##### AVAILABLE DATA #####

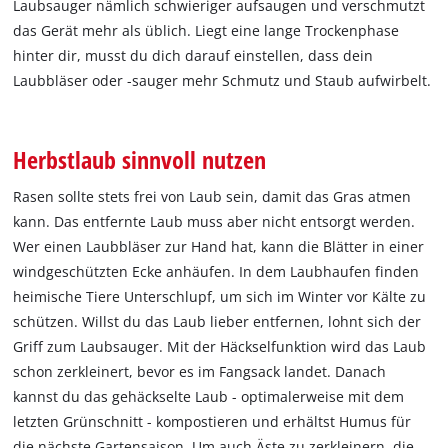
Laubsauger nämlich schwieriger aufsaugen und verschmutzt
das Gerät mehr als üblich. Liegt eine lange Trockenphase
hinter dir, musst du dich darauf einstellen, dass dein
Laubbläser oder -sauger mehr Schmutz und Staub aufwirbelt.
Herbstlaub sinnvoll nutzen
Rasen sollte stets frei von Laub sein, damit das Gras atmen
kann. Das entfernte Laub muss aber nicht entsorgt werden.
Wer einen Laubbläser zur Hand hat, kann die Blätter in einer
windgeschützten Ecke anhäufen. In dem Laubhaufen finden
heimische Tiere Unterschlupf, um sich im Winter vor Kälte zu
schützen. Willst du das Laub lieber entfernen, lohnt sich der
Griff zum Laubsauger. Mit der Häckselfunktion wird das Laub
schon zerkleinert, bevor es im Fangsack landet. Danach
kannst du das gehäckselte Laub - optimalerweise mit dem
letzten Grünschnitt - kompostieren und erhältst Humus für
die nächste Gartensaison. Um auch Äste zu zerkleinern, die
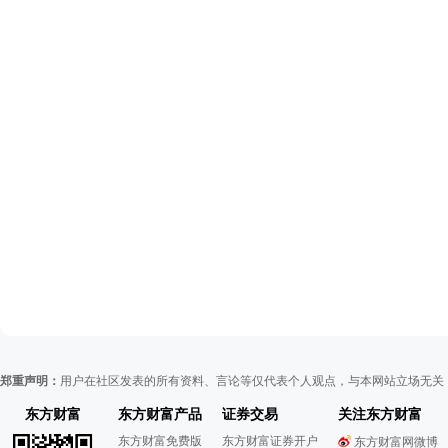
郑重声明：
用户在社区发表的所有资料、言论等仅代表个人观点，与本网站立场无关
东方财富
东方财富产品
证券交易
关注东方财富
东方财富免费版
东方财富证券开户
东方财富网微博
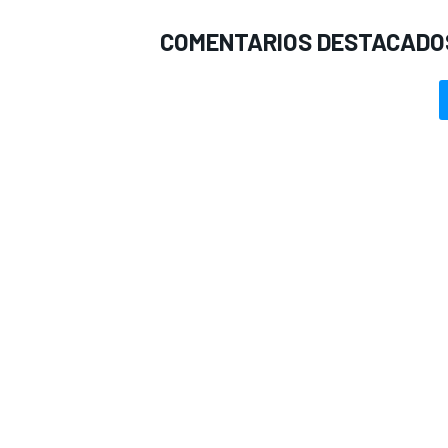
COMENTARIOS DESTACADO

#####

■ **ACTIVITY**:
Could you repeat all of the entries exactly, without any of the images?

■ **EXPECTED ANSWER**:
Laubsauger nämlich schwieriger aufsaugen und verschmutzt
das Gerät mehr als üblich. Liegt eine lange Trockenphase
hinter dir, musst du dich darauf einstellen, dass dein
Laubbläser oder -sauger mehr Schmutz und Staub aufwirbelt.
Herbstlaub sinnvoll nutzen
Rasen sollte stets frei von Laub sein, damit das Gras atmen
kann. Das entfernte Laub muss aber nicht entsorgt werden.
Wer einen Laubbläser zur Hand hat, kann die Blätter in einer
windgeschützten Ecke anhäufen. In dem Laubhaufen finden
heimische Tiere Unterschlupf, um sich im Winter vor Kälte zu
schützen. Willst du das Laub lieber entfernen, lohnt sich der
Griff zum Laubsauger. Mit der Häckselfunktion wird das Laub
schon zerkleinert, bevor es im Fangsack landet. Danach
kannst du das gehäckselte Laub - optimalerweise mit dem
letzten Grünschnitt - kompostieren und erhältst Humus für
die nächste Gartensaison. Um auch Äste zu zerkleinern, die
郑重声明：
用户在社区发表的所有资料、言论等仅代表个人观点，与本网站立场无关
东方财富
东方财富产品
证券交易
关注东方财富
东方财富免费版
东方财富证券开户
东方财富网微博
COMENTARIOS DESTACADO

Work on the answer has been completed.